[Dataset entries]

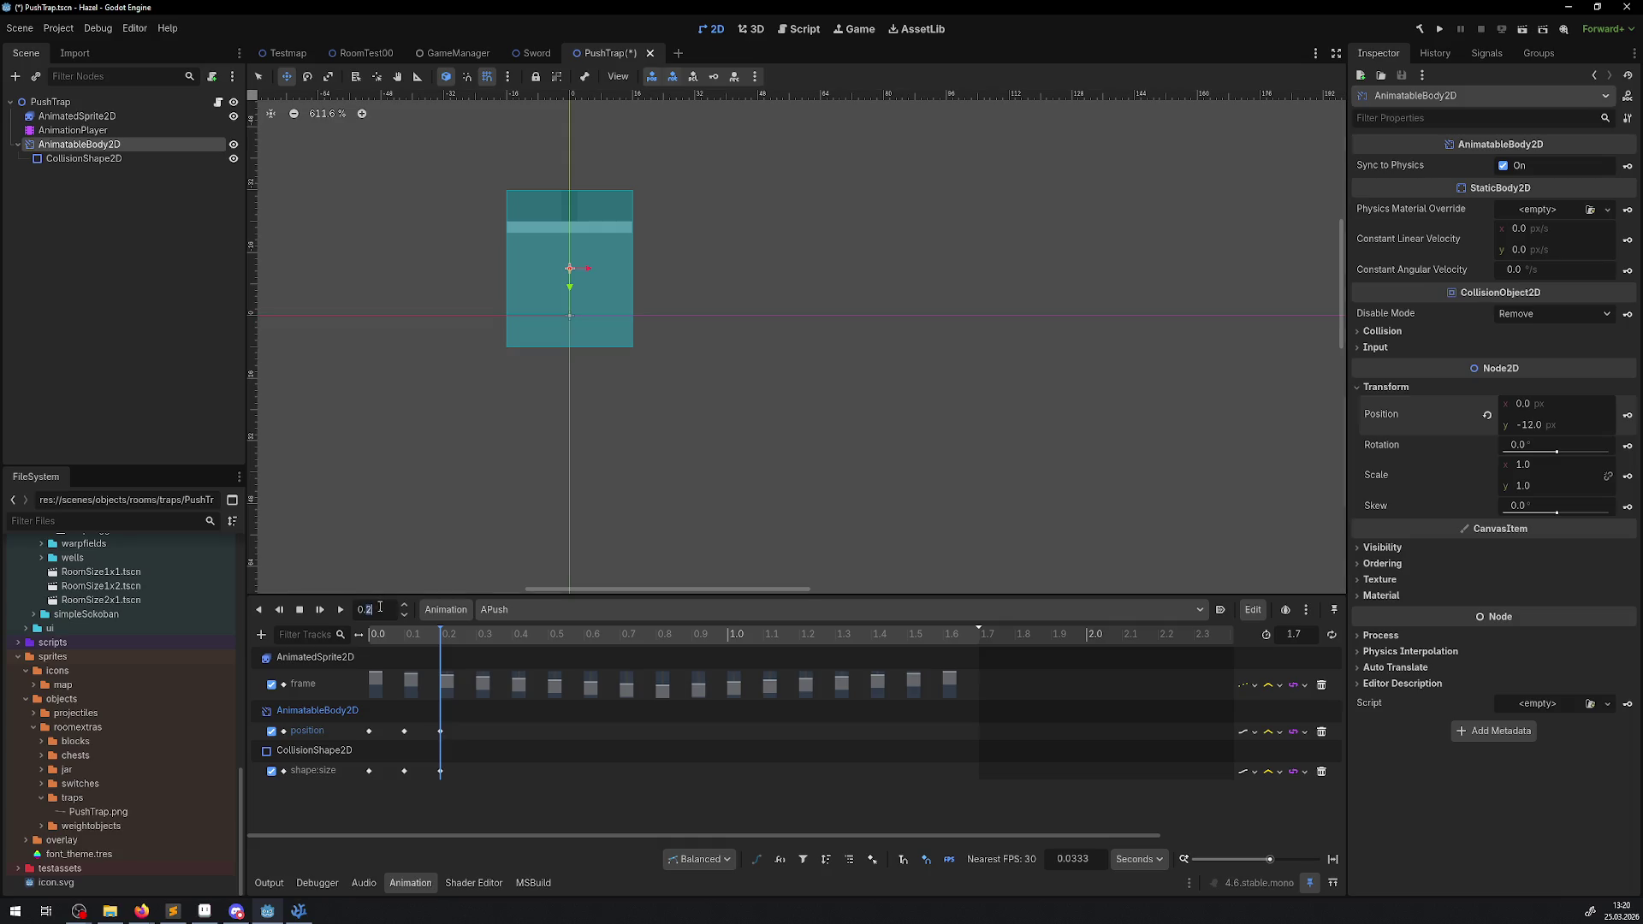
type("3")
key("Return")
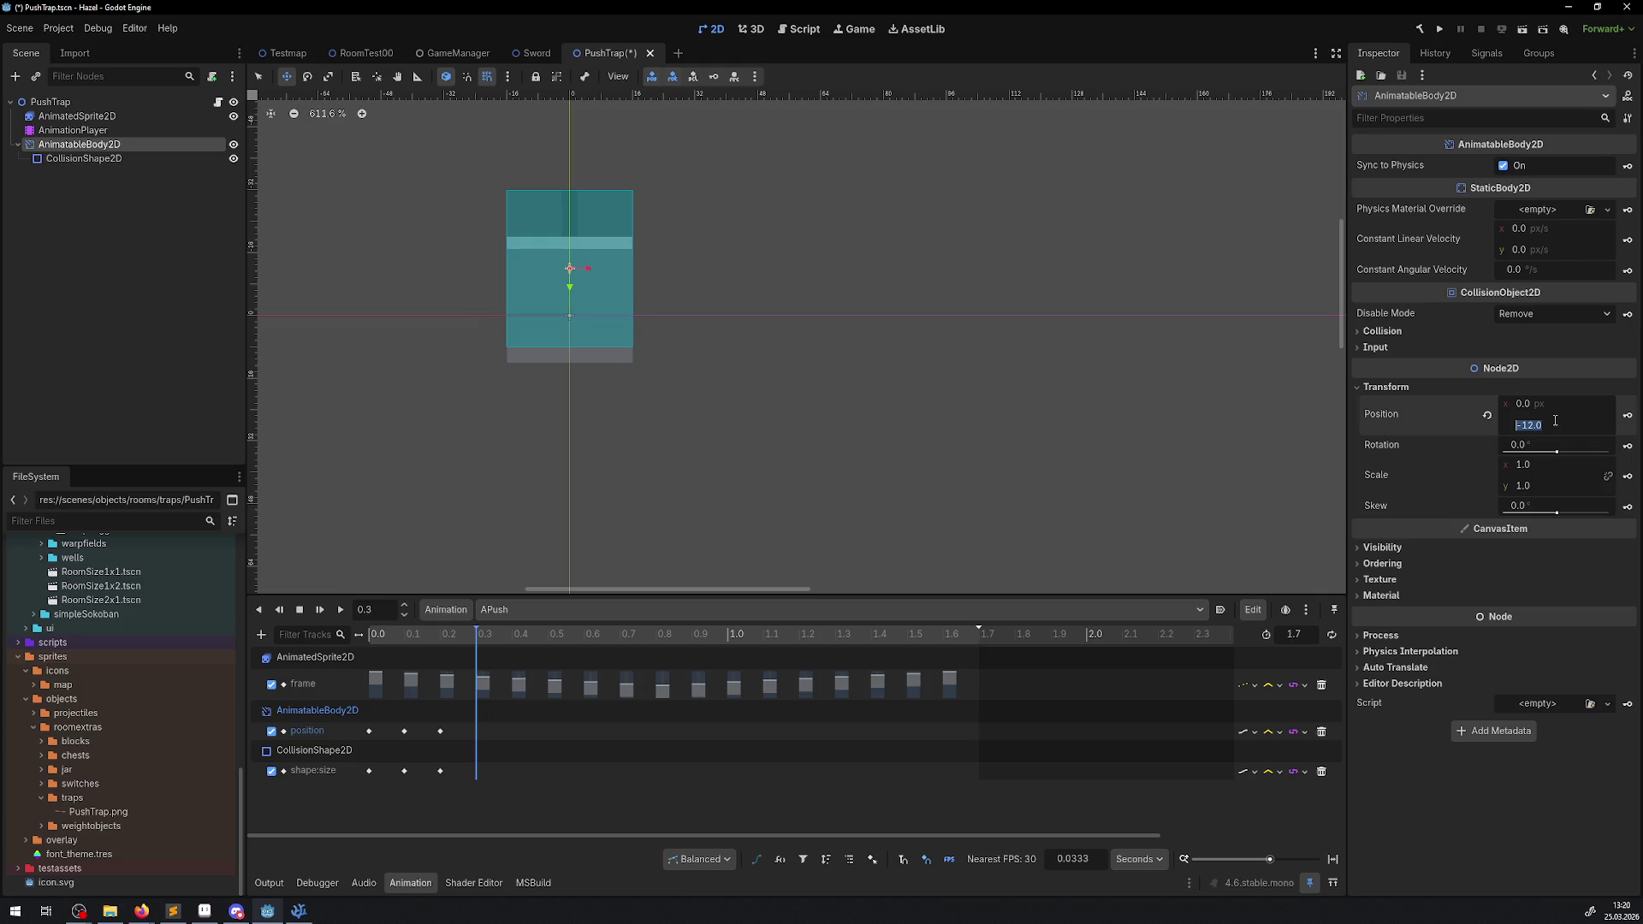
type("-10")
key("Return")
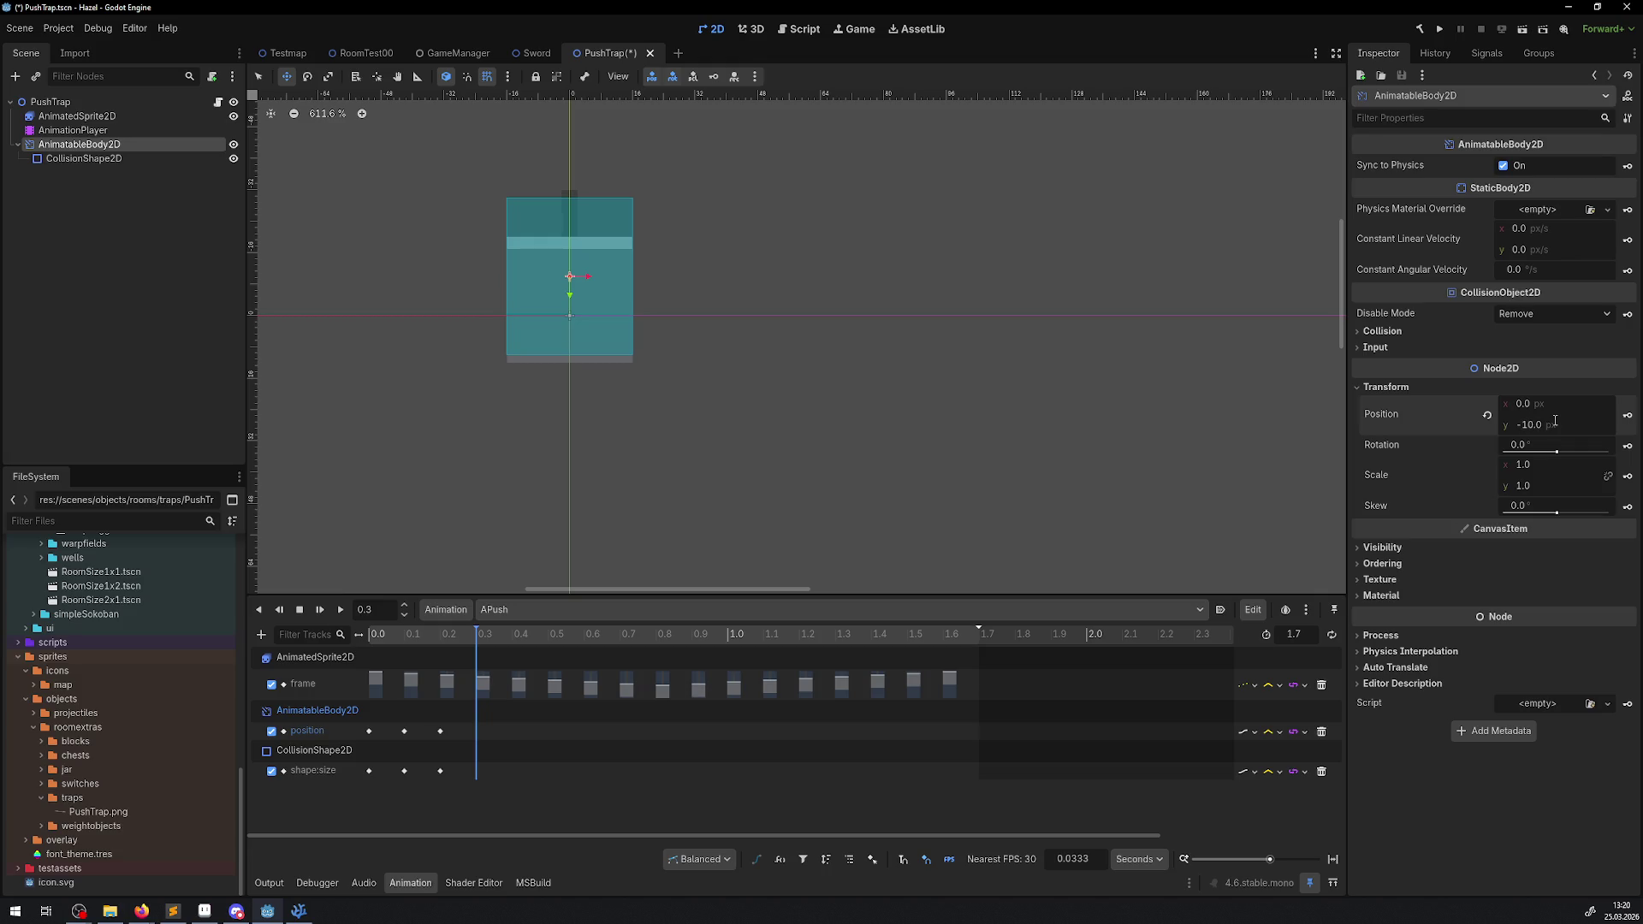
left_click(1627, 416)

* **TO DO**
If a record contains a picture, leave the picture out; repeat the record itself exactly.

* **THE COMPLETED TASK**
type("3")
key("Return")
type("-10")
key("Return")
left_click(1627, 416)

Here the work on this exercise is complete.